In rendering the opinion set forth herein, we have examined and relied on originals or copies of (a) certain resolutions of the Board of Directors of the Company, (b) the Certificate of Incorporation of the Company, as amended and restated by the Amended and Restated Certificate of Incorporation of the Company filed with the Secretary of State of the State of Delaware on October 18, 2013, certified by the Secretary of State of the State of Delaware as of October 18, 2013, and (c) the following each in the form filed with the Commission as of the date hereof: (i) the Registration Statement; (ii) the Underwriting Agreement (the “Underwriting Agreement”) proposed to be entered into by and between the Company and the underwriters; and (iii) the Amended and Restated Bylaws of the Company.
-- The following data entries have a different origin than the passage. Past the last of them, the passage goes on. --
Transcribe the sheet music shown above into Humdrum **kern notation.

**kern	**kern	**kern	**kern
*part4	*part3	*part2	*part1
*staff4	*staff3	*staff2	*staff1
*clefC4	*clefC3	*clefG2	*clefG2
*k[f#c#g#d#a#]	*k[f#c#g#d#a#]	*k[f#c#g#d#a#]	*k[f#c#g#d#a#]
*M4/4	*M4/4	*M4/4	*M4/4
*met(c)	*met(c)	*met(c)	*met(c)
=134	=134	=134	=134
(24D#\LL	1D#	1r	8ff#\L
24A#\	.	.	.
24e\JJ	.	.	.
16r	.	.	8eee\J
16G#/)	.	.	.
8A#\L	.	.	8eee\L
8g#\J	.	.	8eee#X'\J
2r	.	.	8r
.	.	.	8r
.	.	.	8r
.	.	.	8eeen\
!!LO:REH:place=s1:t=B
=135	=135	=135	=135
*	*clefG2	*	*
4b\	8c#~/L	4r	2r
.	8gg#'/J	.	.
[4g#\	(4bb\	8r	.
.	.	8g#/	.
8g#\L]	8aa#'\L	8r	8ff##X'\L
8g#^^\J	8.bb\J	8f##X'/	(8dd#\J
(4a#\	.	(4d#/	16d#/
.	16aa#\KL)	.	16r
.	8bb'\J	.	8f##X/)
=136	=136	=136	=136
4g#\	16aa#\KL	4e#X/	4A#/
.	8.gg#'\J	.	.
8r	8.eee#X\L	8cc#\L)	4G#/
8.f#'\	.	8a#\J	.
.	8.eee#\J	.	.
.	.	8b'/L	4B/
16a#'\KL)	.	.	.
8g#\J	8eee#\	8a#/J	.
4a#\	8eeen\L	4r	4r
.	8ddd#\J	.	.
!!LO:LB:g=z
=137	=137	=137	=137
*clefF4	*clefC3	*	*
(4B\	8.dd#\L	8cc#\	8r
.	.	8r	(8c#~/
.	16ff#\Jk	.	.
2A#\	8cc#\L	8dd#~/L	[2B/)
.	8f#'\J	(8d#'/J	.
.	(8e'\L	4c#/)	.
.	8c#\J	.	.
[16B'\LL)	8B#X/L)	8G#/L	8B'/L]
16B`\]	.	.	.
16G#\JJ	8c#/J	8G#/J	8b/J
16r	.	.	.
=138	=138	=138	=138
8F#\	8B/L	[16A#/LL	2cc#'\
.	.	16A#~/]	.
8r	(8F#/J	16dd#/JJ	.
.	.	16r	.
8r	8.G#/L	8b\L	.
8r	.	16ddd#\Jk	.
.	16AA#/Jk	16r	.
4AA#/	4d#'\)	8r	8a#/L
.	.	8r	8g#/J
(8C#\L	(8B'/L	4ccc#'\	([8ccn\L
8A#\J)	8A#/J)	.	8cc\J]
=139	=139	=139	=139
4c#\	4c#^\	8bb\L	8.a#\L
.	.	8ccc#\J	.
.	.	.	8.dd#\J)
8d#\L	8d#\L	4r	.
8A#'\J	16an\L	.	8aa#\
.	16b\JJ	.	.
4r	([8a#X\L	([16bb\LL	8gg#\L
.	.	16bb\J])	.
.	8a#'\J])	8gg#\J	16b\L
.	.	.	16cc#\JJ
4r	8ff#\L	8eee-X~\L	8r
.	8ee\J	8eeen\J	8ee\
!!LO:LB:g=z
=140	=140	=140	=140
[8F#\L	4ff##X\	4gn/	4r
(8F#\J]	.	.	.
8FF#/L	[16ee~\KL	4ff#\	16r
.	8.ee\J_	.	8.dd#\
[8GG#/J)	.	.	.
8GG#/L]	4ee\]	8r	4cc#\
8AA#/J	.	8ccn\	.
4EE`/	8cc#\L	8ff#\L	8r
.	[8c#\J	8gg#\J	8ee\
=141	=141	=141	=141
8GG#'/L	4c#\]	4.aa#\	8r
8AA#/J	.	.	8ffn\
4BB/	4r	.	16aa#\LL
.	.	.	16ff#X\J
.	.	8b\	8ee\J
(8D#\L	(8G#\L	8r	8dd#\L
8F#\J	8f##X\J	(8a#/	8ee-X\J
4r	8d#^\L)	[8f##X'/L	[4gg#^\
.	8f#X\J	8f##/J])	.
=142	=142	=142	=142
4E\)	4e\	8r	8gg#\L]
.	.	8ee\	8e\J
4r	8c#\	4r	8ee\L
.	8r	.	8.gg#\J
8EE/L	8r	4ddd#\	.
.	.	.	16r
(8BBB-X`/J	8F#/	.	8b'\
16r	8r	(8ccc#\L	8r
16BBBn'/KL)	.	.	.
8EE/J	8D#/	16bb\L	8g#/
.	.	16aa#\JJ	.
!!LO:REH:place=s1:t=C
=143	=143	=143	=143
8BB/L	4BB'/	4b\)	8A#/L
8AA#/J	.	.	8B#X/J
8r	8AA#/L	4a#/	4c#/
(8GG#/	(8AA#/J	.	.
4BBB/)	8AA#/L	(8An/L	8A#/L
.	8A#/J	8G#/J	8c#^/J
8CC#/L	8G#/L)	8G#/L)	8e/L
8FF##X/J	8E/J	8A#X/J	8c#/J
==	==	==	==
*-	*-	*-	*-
We have also examined originals or copies, certified or otherwise identified to our satisfaction, of such documents, certificates and records as we have deemed necessary or appropriate as a basis for the opinion stated below.

 

 
 

 

Global Defense & National Security Systems, Inc.

October 18, 2013

Page 2

  

In our examination, we have assumed the genuineness of all signatures, the legal capacity and competency of all natural persons, the authenticity of all documents submitted to us as originals, the conformity to original documents of all documents submitted to us as facsimile, electronic, certified or photostatic copies, and the authenticity of the originals of such copies. In making our examination of executed documents, we have assumed that the parties thereto, other than the Company, had the power, corporate or other, to enter into and perform all obligations thereunder and have also assumed the due authorization by all requisite action, corporate or other, and the execution and delivery by such parties of such documents and the validity and binding effect thereof on such parties and that each of the documents identified in clauses (c)(i) through (c)(ii) of the preceding paragraph will be entered into or filed or adopted as appropriate. As to any facts relevant to the opinion stated herein that we did not independently establish or verify, we have relied upon statements and representations of officers and other representatives of the Company and of public officials.

 

Our opinion set forth herein is limited to the General Corporation Law of the State of Delaware that, in our experience, is normally applicable to transactions of the type contemplated by the Registration Statement (including applicable provisions of the Delaware constitution and reported judicial interpretations interpreting Delaware corporate laws) and, to the extent that judicial or regulatory orders or decrees or consents, approvals, licenses, authorizations, validations, filings, recordings or registrations with governmental authorities are relevant, to those required under such laws (all of the foregoing being referred to as “Opined on Law”). We do not express any opinion with respect to the law of any jurisdiction other than Opined on Law or as to the effect of any such non-Opined on Law on the opinion herein.

 

Based upon and subject to the foregoing, we are of the opinion that the Securities will be duly authorized, validly issued, fully paid and nonassessable when delivered to and paid for by the underwriters in accordance with the terms of the Underwriting Agreement.

 

We hereby consent to the filing of this opinion with the Commission as an exhibit to the Registration Statement. We also hereby consent to the reference to our firm under the heading “Legal Matters” in the prospectus forming a part of the Registration Statement. In giving this consent, we do not thereby admit that we are included in the category of persons whose consent is required under Section 7 of the Securities Act or the rules and regulations of the Commission promulgated thereunder. This opinion is expressed as of the date hereof unless otherwise expressly stated, and we disclaim any undertaking to advise you of any subsequent changes in the facts stated or assumed herein or of any subsequent changes in applicable law.